Tasks to carry out -
1/ Please quote the passage on course-page accessibility word for word, from "A Udacity course" to "with visual disabilities.".
2/ Write the next part of the passage on course-page accessibility, starting right after its final sentence.

Extract -

^^^^^^^^^^^^^^^^

Figure 1 shows the Udacity course main page as rendered by WAVE. The main course page was reported to contain 17 errors and 24 contract errors. The errors mostly included missing alternative text, missing language and empty headings and links. The contrast errors were all about very low contrast in for several page items. Upon entering the course, for lesson one, only 3 errors and 6 contrast errors were reported. The errors were the missing language and two instances of empty buttons. That is a positive outcome, since the specific errors can be easily corrected. Moreover, standard screen readers may be successful in controlling them. The same number or errors was reported for the quiz section of the lesson.
A Udacity course accessibility test report visualization
The same testing was followed for the accessibility evaluation of the Coursera course main page. Figure 2 shows the visualized distribution of issues for the webpage, as reported by WAVE. A total of 69 errors and 3 contrast errors were reported. All errors were broken ARIA references. Visiting lesson one, 38 errors and 5 contrast errors were identified. Four errors were empty buttons and the rest were broken ARIA references. Low contrast issues are important to people with low sight, travelers that access a page from small and mobile screens and other learners with visual disabilities.

^^^^^^^^^^^^^^^^

Information supplied -
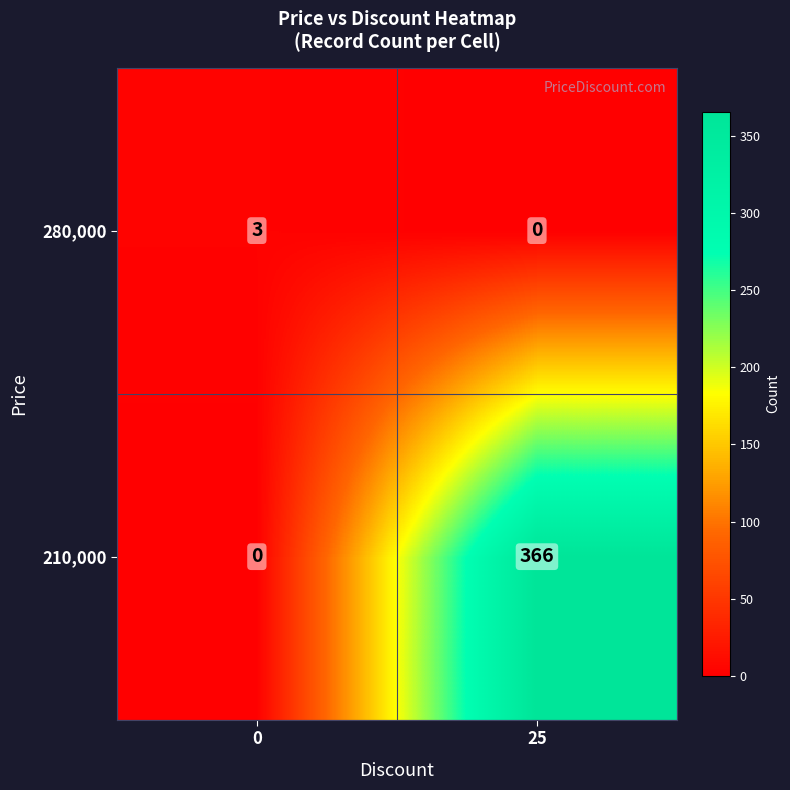

Which series has the largest total across all categories?

210,000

^^^^^^^^^^^^^^^^

Answers given -
1/
A Udacity course accessibility test report visualization
The same testing was followed for the accessibility evaluation of the Coursera course main page. Figure 2 shows the visualized distribution of issues for the webpage, as reported by WAVE. A total of 69 errors and 3 contrast errors were reported. All errors were broken ARIA references. Visiting lesson one, 38 errors and 5 contrast errors were identified. Four errors were empty buttons and the rest were broken ARIA references. Low contrast issues are important to people with low sight, travelers that access a page from small and mobile screens and other learners with visual disabilities.

2/
A Coursera course accessibility test report visualization
The reported alerts and other information from the WAVE evaluation are not discussed in this paper. Reports are used as standard indicators of potential accessibility issues. However, reports cannot fully identify all accessibility issues as successfully as human users can when interacting and accessing the content.
5 The Educator Perspective
Educators and prospective educators generally find that MOOCs are one of the most prominent methods for teaching and learning. However, most of them consider the fully abled teacher and learner. In order to assess the perspective of potential educators, we asked four postgraduate students to access the aforementioned courses using a screen reader. The participants were between 23–29 years, 2 female and 2 male. They all have postgraduate degrees in computer science or equivalent and were pursuing a PhD degree at the time of the study. All had reported that they have used Udacity and Coursera as learners and they were planning to use them as educators, too.
The study setup had all four participants use Safari on a MacBook Pro 15” mid 2019, accessing the two courses in random order, using the MacOS built in Voice Over reader. The purpose was to provide the participants – prospective educators and users of the MOOC platforms – with the experience of the disabled learner. The formal justification for the introduction to the study was that, in real life, any abled person may be temporarily disabled due to situation or health related factors.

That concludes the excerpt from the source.